For the full year 2025, Booking Holdings is targeting constant currency growth rates above its long-term ambition: at least 8% for gross bookings and revenue, and 15% for adjusted EPS. On a reported basis, room nights are expected to be up about 7%, gross bookings 11% to 12%, revenue about 12%, and Adjusted EBITDA 17% to 18%. Adjusted EBITDA margins are projected to expand by approximately 180 basis points year-over-year, exceeding prior expectations. This margin expansion is driven by marketing leverage and revenue growing faster than adjusted fixed operating expenses.
A key driver of future efficiency is the "Transformation Program," initiated in Q4 2024, which aims to generate annual run-rate cost reductions of $500 million to $550 million by the end of 2027, with about half of these savings expected after 2025. These savings are strategically reinvested into core initiatives, including advancing GenAI capabilities, progressing the Connected Trip vision, and expanding fintech offerings, with approximately $170 million allocated for reinvestment in 2025. These investments are expected to contribute incremental revenue growth and attractive returns in future years.
Risks and Challenges
Despite its strong position, Booking Holdings faces several risks. The highly competitive nature of the online travel industry means competitors may offer services at little or no profit to gain market share, potentially impacting pricing strategies. Regulatory scrutiny, particularly in Europe, poses ongoing challenges, with investigations by competition and consumer protection authorities potentially leading to fines or restrictions on business practices. The company is currently appealing decisions in Spain and Switzerland regarding business practices and commission levels.

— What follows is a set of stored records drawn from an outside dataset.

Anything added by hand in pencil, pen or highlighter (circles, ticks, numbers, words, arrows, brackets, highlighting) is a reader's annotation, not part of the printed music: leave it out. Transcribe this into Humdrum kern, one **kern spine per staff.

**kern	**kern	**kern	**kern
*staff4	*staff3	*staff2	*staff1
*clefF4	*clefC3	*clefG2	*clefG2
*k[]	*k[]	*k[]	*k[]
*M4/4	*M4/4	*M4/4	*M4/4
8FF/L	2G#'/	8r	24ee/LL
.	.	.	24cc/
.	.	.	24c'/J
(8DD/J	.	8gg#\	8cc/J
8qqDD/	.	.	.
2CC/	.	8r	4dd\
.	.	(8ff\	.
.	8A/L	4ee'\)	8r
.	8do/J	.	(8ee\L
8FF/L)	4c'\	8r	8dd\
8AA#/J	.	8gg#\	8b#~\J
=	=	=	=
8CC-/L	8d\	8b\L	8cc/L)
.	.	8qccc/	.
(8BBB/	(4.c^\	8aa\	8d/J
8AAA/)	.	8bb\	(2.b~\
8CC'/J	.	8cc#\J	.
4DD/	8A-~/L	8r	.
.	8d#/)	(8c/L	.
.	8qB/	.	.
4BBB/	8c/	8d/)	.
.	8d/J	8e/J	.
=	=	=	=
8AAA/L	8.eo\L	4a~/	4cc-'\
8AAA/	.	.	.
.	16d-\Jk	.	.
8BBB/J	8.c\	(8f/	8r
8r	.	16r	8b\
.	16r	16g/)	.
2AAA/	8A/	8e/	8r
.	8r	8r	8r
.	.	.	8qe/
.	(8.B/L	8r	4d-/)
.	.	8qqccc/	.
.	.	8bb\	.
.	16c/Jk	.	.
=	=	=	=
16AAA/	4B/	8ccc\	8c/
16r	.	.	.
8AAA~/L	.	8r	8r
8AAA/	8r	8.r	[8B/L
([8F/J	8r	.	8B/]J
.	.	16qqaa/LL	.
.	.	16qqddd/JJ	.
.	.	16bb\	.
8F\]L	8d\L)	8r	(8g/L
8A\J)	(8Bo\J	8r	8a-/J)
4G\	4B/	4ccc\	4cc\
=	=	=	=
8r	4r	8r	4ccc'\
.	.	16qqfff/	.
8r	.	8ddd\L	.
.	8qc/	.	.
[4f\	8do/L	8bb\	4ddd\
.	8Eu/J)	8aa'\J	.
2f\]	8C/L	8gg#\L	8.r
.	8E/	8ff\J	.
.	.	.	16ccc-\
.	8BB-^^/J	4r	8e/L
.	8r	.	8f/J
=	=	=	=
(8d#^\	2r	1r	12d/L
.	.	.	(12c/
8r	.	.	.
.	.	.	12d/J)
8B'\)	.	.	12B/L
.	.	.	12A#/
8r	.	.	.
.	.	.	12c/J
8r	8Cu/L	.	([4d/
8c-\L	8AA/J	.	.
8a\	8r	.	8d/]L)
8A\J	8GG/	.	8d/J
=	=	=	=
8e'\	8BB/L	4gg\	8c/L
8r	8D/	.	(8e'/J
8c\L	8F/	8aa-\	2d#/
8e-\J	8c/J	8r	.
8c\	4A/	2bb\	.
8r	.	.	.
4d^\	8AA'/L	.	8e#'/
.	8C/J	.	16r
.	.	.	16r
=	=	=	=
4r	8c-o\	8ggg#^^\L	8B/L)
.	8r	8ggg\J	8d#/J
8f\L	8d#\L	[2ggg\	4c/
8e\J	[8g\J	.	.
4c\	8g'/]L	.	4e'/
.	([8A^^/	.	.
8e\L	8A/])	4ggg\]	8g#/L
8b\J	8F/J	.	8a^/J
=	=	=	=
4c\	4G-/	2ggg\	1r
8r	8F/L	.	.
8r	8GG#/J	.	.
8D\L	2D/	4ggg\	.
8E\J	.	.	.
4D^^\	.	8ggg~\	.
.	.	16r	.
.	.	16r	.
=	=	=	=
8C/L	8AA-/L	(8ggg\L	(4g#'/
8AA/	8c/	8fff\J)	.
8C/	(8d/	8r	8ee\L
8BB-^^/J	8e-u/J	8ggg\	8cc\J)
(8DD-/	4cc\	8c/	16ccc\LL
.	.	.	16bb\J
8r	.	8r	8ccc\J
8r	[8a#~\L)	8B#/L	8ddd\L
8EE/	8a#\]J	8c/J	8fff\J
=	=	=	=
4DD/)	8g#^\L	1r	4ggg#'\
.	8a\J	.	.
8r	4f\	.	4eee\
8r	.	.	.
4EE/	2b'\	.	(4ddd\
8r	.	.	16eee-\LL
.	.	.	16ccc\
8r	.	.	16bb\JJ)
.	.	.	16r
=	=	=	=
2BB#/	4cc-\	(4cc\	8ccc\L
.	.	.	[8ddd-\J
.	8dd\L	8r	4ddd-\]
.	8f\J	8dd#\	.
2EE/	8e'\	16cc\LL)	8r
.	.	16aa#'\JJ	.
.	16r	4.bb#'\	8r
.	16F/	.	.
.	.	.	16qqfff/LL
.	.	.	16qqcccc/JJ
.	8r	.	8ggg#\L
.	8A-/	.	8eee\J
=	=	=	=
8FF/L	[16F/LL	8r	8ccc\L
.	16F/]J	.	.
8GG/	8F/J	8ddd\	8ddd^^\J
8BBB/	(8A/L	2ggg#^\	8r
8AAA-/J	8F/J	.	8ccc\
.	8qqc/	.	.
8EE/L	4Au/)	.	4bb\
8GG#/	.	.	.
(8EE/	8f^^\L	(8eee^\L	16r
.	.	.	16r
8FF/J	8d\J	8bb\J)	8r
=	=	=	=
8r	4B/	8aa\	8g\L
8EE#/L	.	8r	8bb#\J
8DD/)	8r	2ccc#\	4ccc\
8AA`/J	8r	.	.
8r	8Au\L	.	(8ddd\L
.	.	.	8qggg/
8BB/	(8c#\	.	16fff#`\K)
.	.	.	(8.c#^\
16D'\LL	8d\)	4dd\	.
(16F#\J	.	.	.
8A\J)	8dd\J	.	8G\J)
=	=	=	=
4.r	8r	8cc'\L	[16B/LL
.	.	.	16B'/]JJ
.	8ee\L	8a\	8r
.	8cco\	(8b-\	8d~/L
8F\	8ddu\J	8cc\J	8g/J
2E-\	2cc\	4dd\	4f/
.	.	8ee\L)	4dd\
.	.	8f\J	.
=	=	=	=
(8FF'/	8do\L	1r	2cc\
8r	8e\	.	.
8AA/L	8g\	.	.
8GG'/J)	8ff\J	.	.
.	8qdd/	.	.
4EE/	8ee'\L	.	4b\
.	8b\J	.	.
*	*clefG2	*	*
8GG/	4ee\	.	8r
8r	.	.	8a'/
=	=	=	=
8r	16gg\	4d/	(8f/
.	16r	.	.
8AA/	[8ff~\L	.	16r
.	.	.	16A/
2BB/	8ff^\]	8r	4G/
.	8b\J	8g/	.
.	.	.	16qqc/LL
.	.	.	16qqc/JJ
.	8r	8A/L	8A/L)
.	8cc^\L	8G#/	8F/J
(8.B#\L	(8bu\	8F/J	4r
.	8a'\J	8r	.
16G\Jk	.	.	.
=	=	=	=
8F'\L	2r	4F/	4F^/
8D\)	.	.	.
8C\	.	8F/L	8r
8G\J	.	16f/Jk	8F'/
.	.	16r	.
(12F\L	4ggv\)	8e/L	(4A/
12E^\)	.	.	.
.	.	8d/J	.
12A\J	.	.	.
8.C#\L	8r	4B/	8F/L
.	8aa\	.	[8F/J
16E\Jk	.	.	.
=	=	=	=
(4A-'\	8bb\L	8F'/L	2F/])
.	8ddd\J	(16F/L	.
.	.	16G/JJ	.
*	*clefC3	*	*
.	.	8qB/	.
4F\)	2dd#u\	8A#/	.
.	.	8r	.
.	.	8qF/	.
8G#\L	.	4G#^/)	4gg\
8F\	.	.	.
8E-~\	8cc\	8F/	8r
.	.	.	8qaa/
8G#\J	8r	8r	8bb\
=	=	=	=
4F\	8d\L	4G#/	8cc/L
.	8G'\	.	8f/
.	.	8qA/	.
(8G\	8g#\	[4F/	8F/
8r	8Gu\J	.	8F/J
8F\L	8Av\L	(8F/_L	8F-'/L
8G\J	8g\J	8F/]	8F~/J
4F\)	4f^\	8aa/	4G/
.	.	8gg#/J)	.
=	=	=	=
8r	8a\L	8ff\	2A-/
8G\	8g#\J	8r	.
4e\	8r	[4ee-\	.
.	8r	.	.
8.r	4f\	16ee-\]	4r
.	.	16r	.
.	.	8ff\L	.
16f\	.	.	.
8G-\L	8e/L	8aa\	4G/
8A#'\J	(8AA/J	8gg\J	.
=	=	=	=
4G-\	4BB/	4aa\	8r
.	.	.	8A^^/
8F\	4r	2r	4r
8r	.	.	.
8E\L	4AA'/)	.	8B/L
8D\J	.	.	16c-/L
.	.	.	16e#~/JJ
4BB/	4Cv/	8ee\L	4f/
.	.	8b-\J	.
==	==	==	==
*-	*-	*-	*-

Exposure to foreign currency exchange rate fluctuations, especially with the Euro and British Pound Sterling, can impact reported financial results, as a substantial majority of its business is outside the U.S. While the company uses derivative instruments and net investment hedges to mitigate this, significant movements can still affect financial outcomes. Furthermore, the inherent cyclicality of the travel industry makes it susceptible to macroeconomic downturns and geopolitical uncertainties, which could impact consumer spending and travel demand.
Conclusion
Booking Holdings is a compelling investment thesis, underpinned by its strategic transformation into a comprehensive, AI-powered "Connected Trip" ecosystem. The company's relentless focus on technological innovation, particularly in generative AI, is enhancing both traveler and partner experiences while driving significant operational efficiencies. Its robust financial performance, strong cash flow generation, and disciplined capital allocation strategy, including substantial share repurchases and dividends, underscore its resilience and commitment to shareholder value. While the competitive landscape and regulatory environment present ongoing challenges, Booking Holdings' global diversification, strong brand recognition, and proven ability to adapt and gain market share during periods of uncertainty position it favorably for sustained long-term growth. The continued execution of its Connected Trip vision and the realization of efficiencies from its Transformation Program are expected to fuel future profitability and solidify its leadership in the evolving travel industry.